__Stated task 1__. Quote the rows of photo data word for word, from the line that contains "latitude: 24.2187" through the line that contains "region: Ile-de-France", including both of those lines. Omit the pictures.

__Excerpted passage__.

***

Kalburgi’s ideas find blazing power after his assassination

The assassination, the protests, the high profile media coverage and the police hunt that followed drew attention to his work


Dr MM Kalburgi was shot dead by two assassins on August 30, 2015, and eight years later, the trial of his alleged killers is still unfolding.

The police chargesheet mentions that Kalburgi, in a speech, had quoted a controversial statement made by celebrated writer UR Ananthamurthy, enraging his killers. The post-2014 media saw an opportunity to fix the outspoken academic and ran the controversy for days whipping up hate.

A close friend of Kalburgi said, “He got carried away, added an unwarranted spin to Ananthamurthy’s statement, and ended up making a highly offensive comment. He got into huge trouble, faced cases in different places, and spent lakhs to fight them. He paid a heavy price for a moment of indiscretion. But was he killed for that? The answer is a definite no.”

Many of Kalburgi’s associates point out that he faced serious threats well before the controversy. “He had been given police protection five years before he was killed, which he later gave up,” says retired IAS officer SM Jamdar, who is also the general secretary of Jagatika Lingayat Mahasabha, an organisation fighting for separate Lingayat religion.

Almost everyone this reporter spoke to said that larger interests were at play in silencing Kalburgi. They believe that the direction in which his later research was heading and its disruptive potential was making many nervous.

Controversy’s child

Over his long career Kalburgi believed that it was important to speak the truth as he saw it without worrying about the consequences. He would say “Society is larger than the individual and truth is bigger than the society as it would eventually serve the collective better.”

Kalburgi’s unflinching loyalty to his research findings coupled with his gutsy, fearless personality frequently landed him in trouble. In the late ‘80s he had made national news when he was hauled up by thousands of followers of a Lingayat matha, who found a few of his arguments unpalatable. He was forced to retract with an apology, which he described as his “intellectual suicide”.

Kalburgi did not let the controversies overshadow his work, which even his critics acknowledged as phenomenal, multidisciplinary and extraordinarily prolific. His wide ranging papers on epigraphy, literature, palaeography, linguistics and onomastics have been recently brought out in 15 volumes running into thousands of pages.

A charismatic institution builder, he lobbied with the government to support research, turned many mathas into publishing houses and mentored as many papers as he himself wrote. He could assemble large teams and put them on multi-year projects. He brought out comprehensive editions of Vachanas, the Lingayat sacred text, thrice over the decades, painstakingly updating new discoveries and filtering out fake entries. He initiated a 19-volume translation of Adilshahi literature from Persian, Urdu and Deccani into Kannada.

***

__Supplied records__.
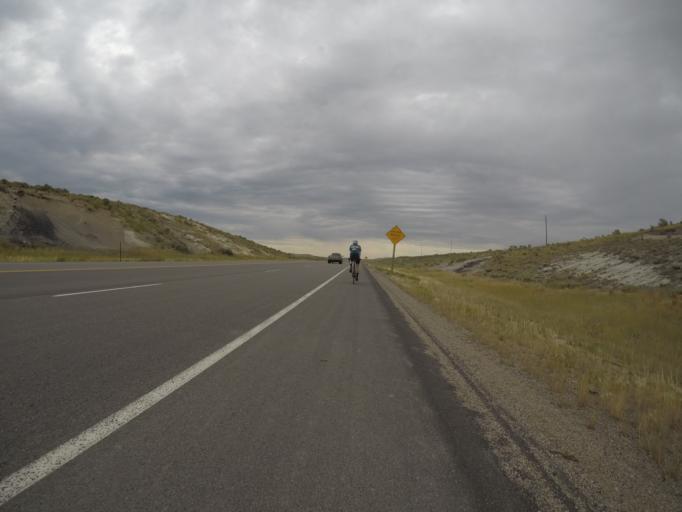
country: US
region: Wyoming
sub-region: Lincoln County
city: Kemmerer
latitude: 41.8040
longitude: -110.6027
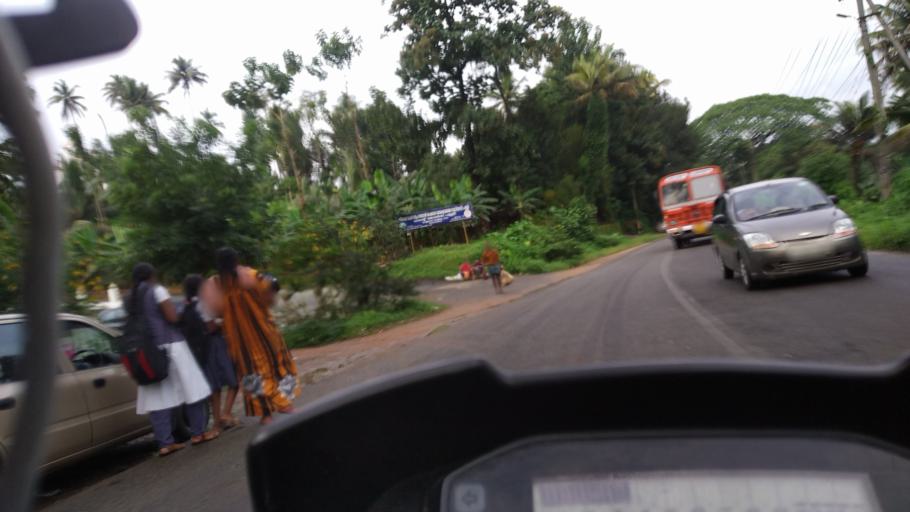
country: IN
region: Kerala
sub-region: Ernakulam
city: Kotamangalam
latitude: 10.0604
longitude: 76.6850
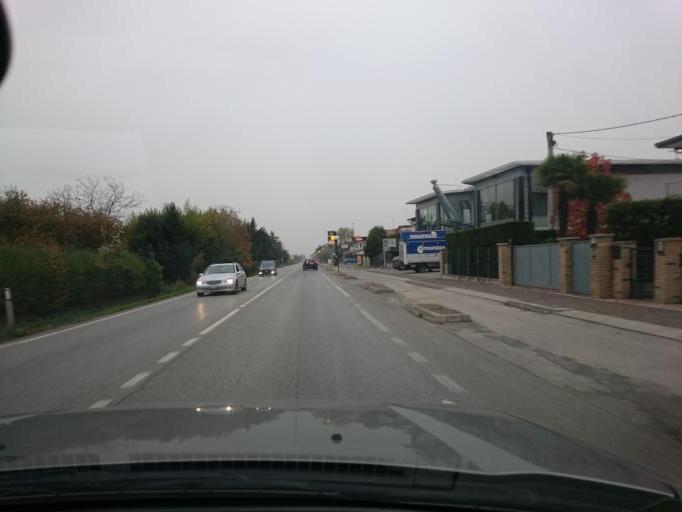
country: IT
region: Veneto
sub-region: Provincia di Padova
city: Sant'Angelo di Piove di Sacco
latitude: 45.3221
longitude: 11.9983
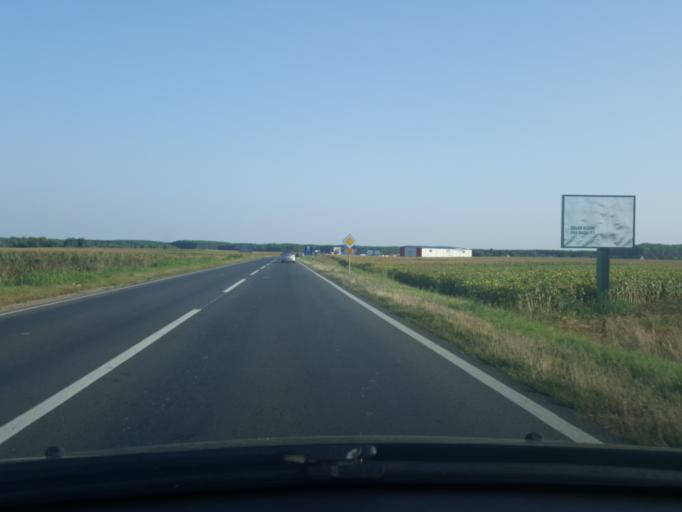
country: RS
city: Klenak
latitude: 44.7719
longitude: 19.7258
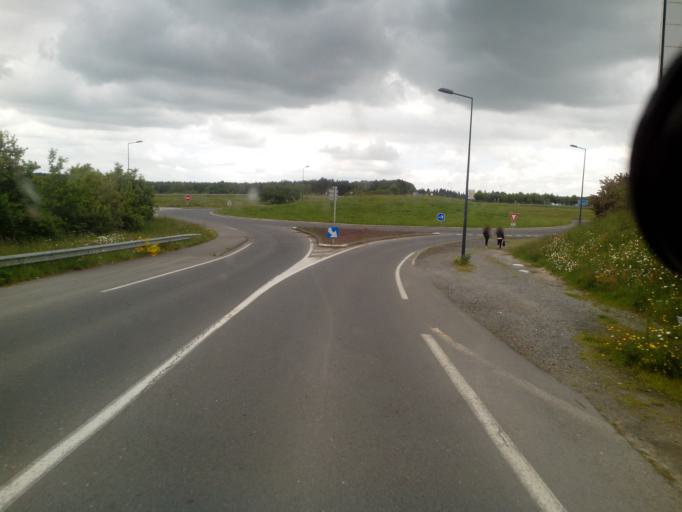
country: FR
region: Brittany
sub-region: Departement d'Ille-et-Vilaine
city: Liffre
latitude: 48.2201
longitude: -1.4977
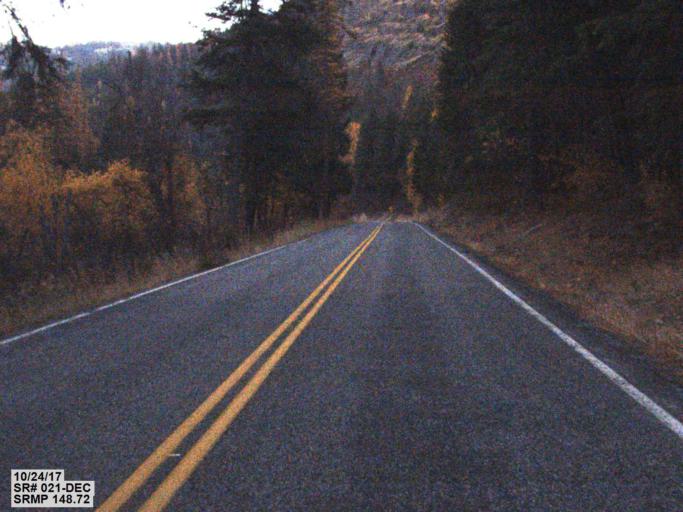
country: US
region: Washington
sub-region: Ferry County
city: Republic
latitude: 48.4871
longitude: -118.7388
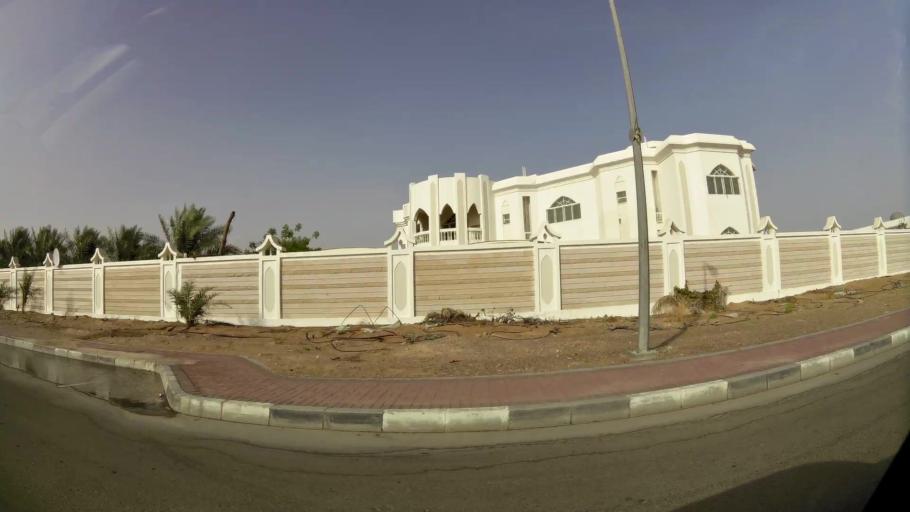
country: AE
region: Abu Dhabi
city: Al Ain
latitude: 24.2187
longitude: 55.6464
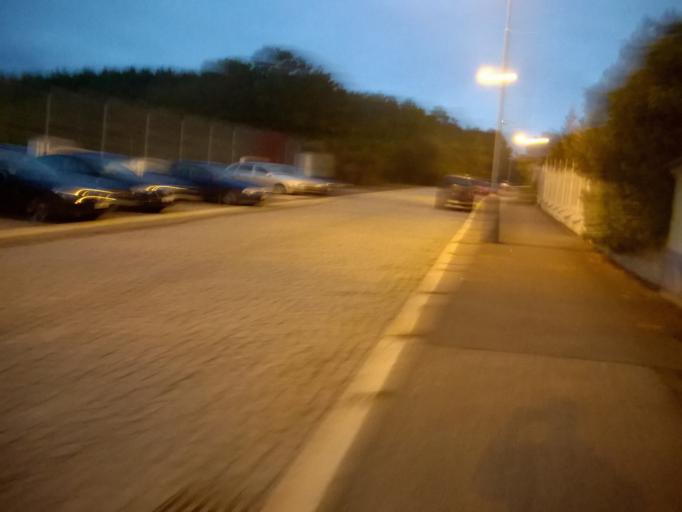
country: CZ
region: Praha
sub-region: Praha 9
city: Vysocany
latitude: 50.0994
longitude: 14.5056
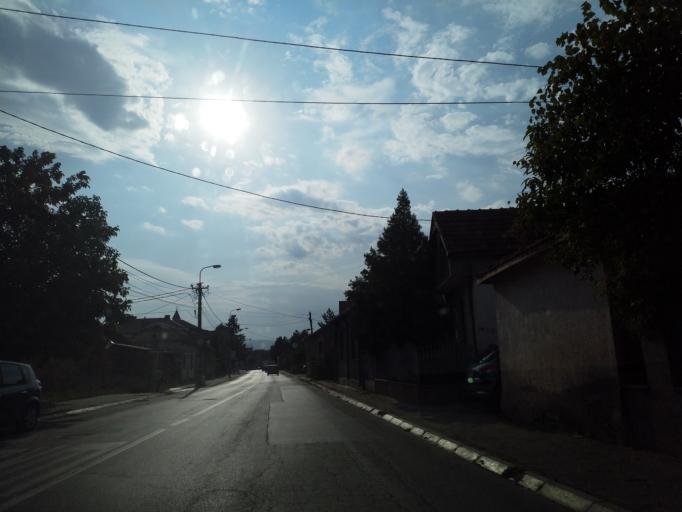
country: RS
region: Central Serbia
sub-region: Pomoravski Okrug
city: Paracin
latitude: 43.8652
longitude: 21.4168
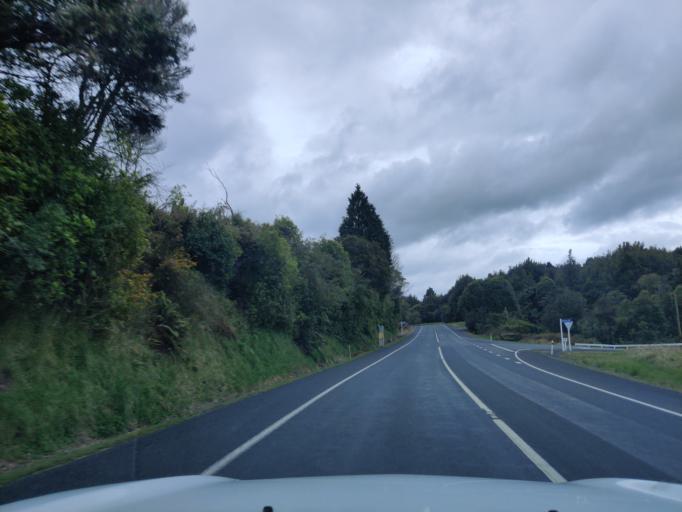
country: NZ
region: Waikato
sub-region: Otorohanga District
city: Otorohanga
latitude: -38.5061
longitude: 175.2043
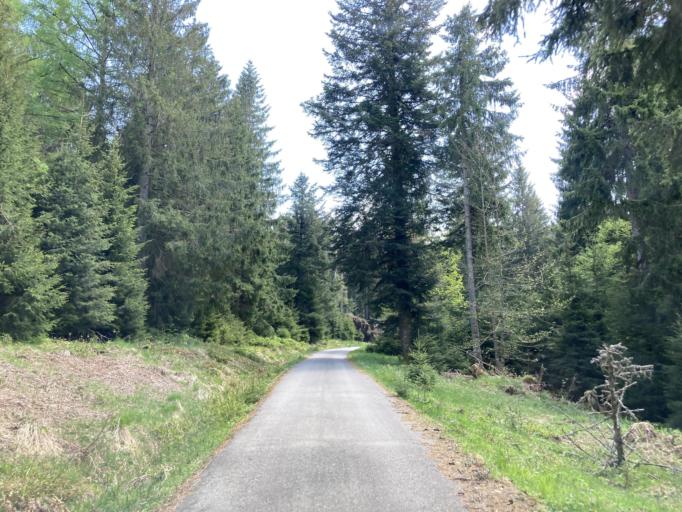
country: DE
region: Baden-Wuerttemberg
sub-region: Freiburg Region
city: Bad Peterstal-Griesbach
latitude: 48.5012
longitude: 8.2606
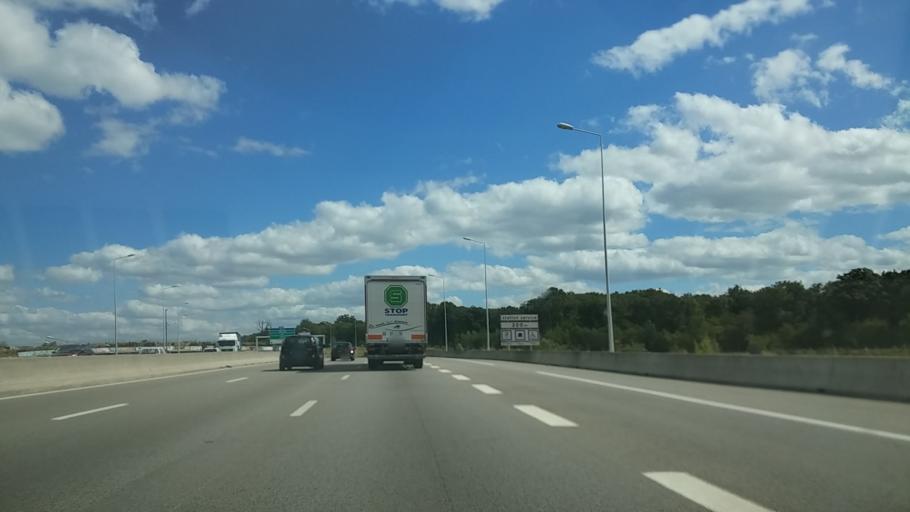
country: FR
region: Ile-de-France
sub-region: Departement des Yvelines
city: Viroflay
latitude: 48.7828
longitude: 2.1601
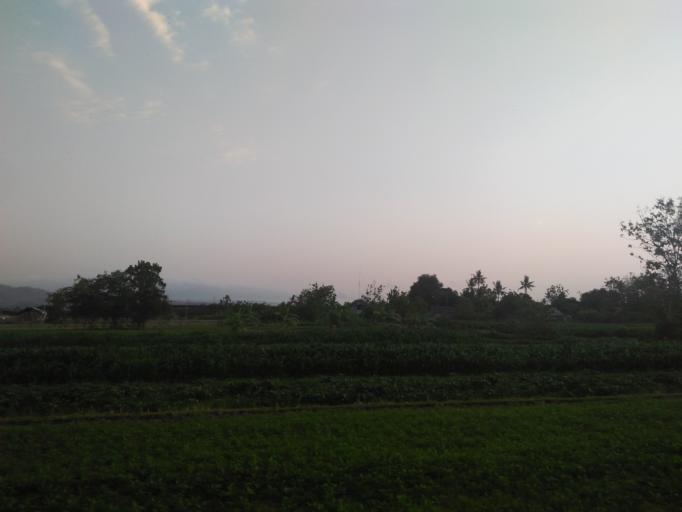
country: ID
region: Daerah Istimewa Yogyakarta
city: Sewon
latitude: -7.8570
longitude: 110.4147
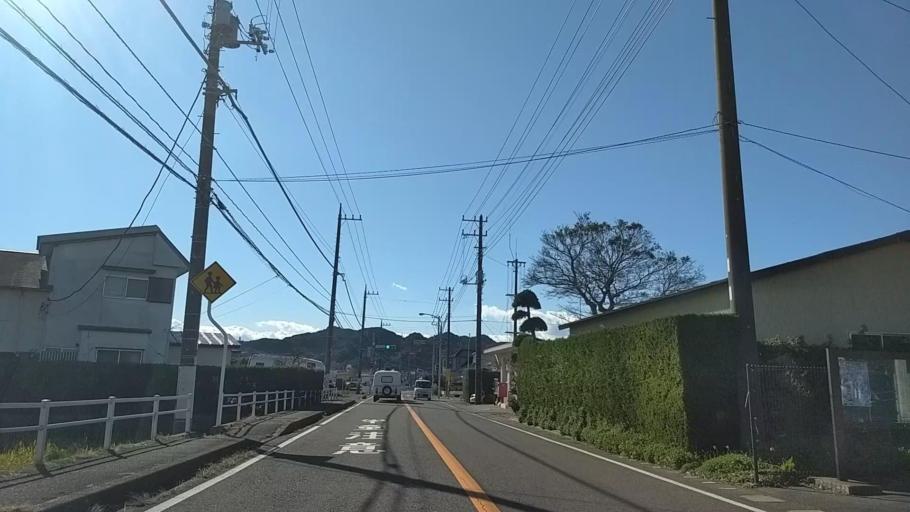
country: JP
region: Chiba
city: Tateyama
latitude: 34.9338
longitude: 139.8396
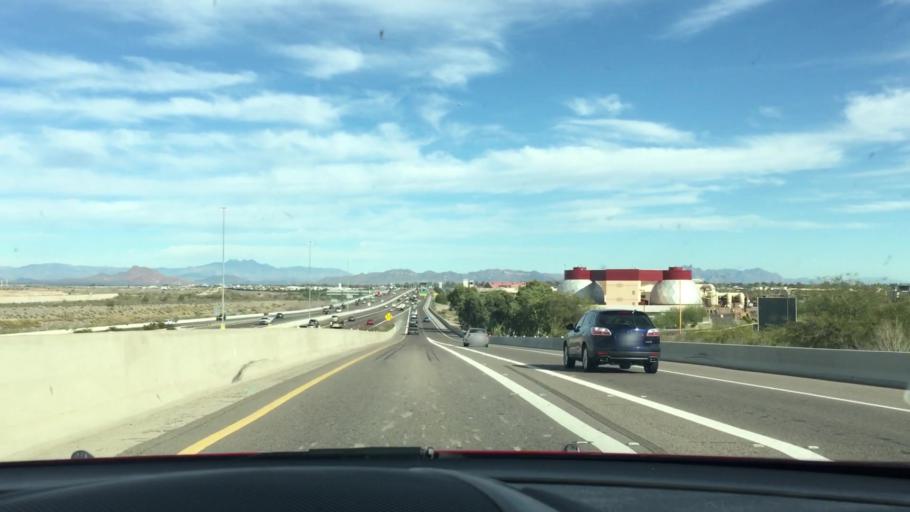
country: US
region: Arizona
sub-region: Maricopa County
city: Tempe
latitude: 33.4320
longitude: -111.8862
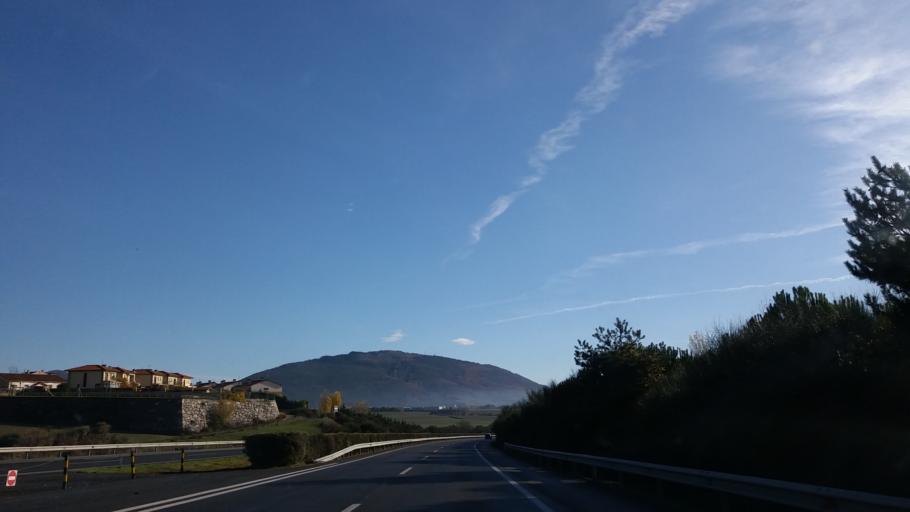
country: ES
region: Navarre
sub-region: Provincia de Navarra
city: Oltza
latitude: 42.8561
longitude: -1.7335
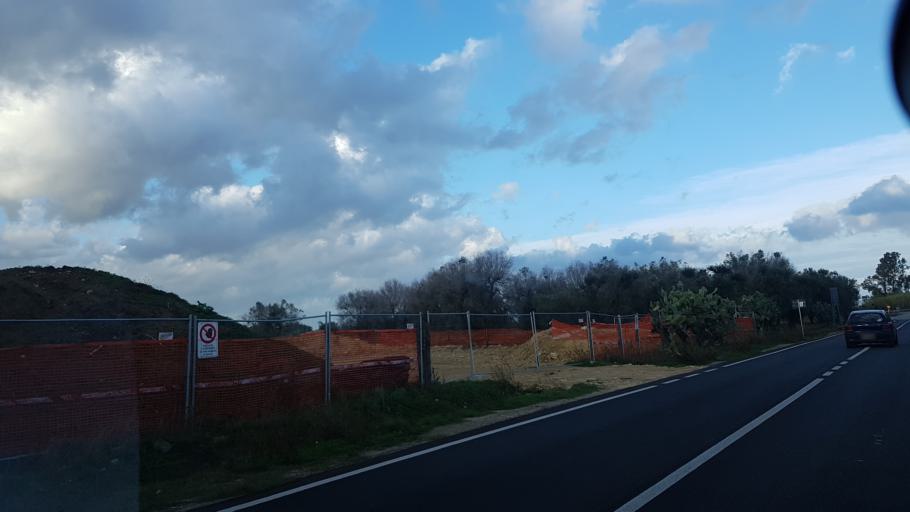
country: IT
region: Apulia
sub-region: Provincia di Brindisi
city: San Pietro Vernotico
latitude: 40.5180
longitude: 18.0134
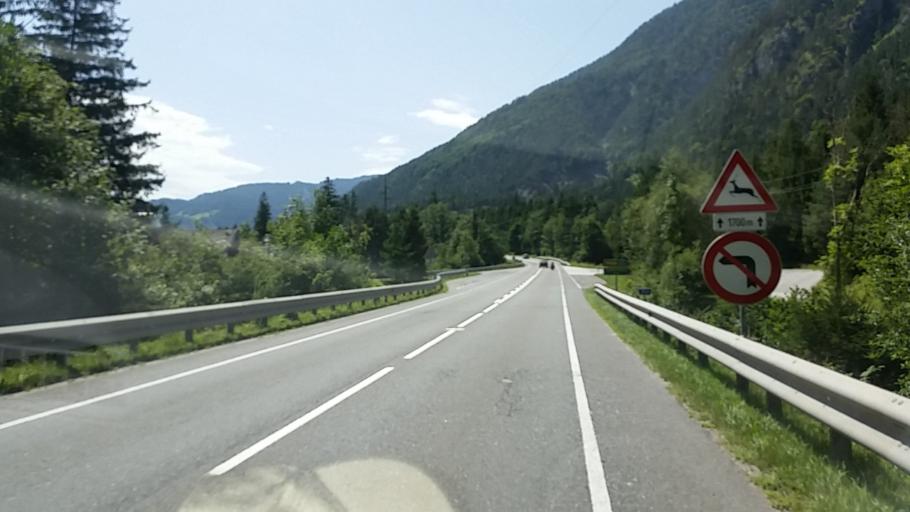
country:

***

__Stated task 2__.
Using the passage on Kalburgi, answer each question below.
(a) On what date was Kalburgi shot dead?
(b) In how many volumes have his papers recently been brought out?
(c) Into what language did the translation of Adilshahi literature he initiated render the works?

__Written reply 1__.
latitude: 24.2187
longitude: 55.6464
country: CZ
region: Praha
sub-region: Praha 9
city: Vysocany
latitude: 50.0994
longitude: 14.5056
country: RS
region: Central Serbia
sub-region: Pomoravski Okrug
city: Paracin
latitude: 43.8652
longitude: 21.4168
country: NZ
region: Waikato
sub-region: Otorohanga District
city: Otorohanga
latitude: -38.5061
longitude: 175.2043
country: DE
region: Baden-Wuerttemberg
sub-region: Freiburg Region
city: Bad Peterstal-Griesbach
latitude: 48.5012
longitude: 8.2606
country: FR
region: Ile-de-France

__Written reply 2__.
(a) August 30, 2015
(b) 15 volumes
(c) Kannada